▶ ASSIGNMENT
Among the lines below, take the one holding "ring tip: (257, 194)", the one holding "middle dip: (237, 179)", and all lines between them. Set them down exactly.

Stored items from a collection:
-- Opening Marker --

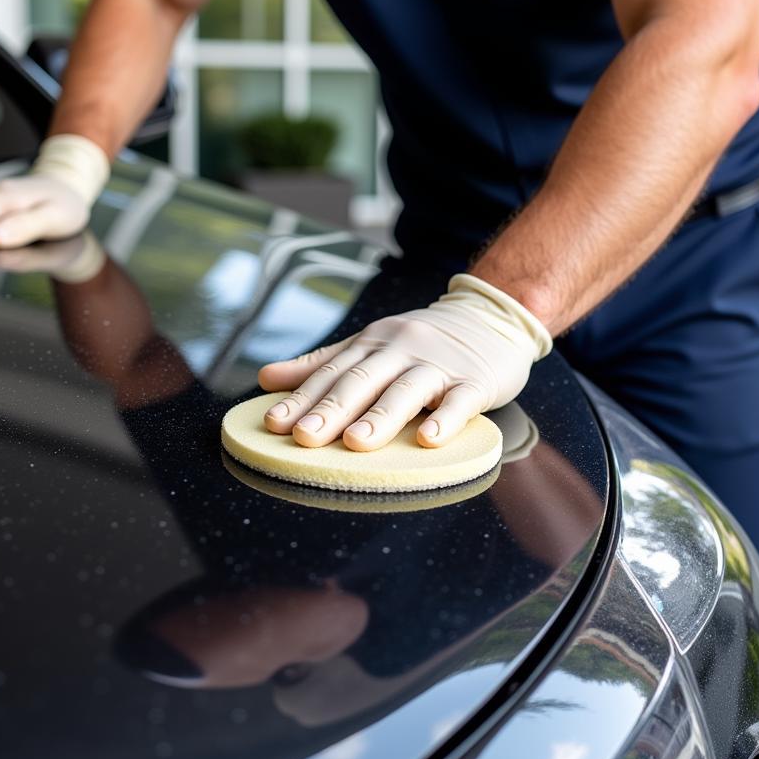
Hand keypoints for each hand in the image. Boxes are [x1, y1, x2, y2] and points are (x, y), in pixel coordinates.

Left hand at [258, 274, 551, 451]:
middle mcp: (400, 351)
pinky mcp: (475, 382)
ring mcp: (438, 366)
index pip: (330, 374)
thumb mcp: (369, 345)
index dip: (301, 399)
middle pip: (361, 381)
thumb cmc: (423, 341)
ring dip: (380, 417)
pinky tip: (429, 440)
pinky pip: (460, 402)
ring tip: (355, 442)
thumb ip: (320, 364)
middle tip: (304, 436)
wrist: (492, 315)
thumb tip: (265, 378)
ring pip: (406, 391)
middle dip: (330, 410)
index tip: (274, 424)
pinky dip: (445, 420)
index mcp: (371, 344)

-- Closing Marker --
-- Opening Marker --

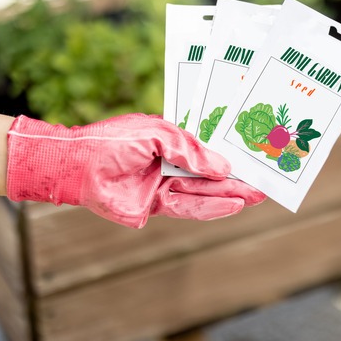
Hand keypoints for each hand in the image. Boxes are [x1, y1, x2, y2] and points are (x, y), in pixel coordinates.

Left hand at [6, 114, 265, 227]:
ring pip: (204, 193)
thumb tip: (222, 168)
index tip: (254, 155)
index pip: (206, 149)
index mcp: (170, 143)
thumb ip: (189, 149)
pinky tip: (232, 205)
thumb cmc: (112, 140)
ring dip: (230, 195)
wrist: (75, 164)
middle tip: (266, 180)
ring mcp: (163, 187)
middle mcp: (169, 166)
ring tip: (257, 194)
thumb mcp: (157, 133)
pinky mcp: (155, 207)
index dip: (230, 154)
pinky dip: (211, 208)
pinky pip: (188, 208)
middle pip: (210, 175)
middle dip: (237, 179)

-- Closing Marker --

▶ ANSWER TO THIS EXERCISE
ring tip: (257, 194)
thumb mcp: (157, 133)
pinky mcp: (155, 207)
index dip: (230, 154)
pinky dip: (211, 208)
pinky pip: (188, 208)
middle pip: (210, 175)
middle dip: (237, 179)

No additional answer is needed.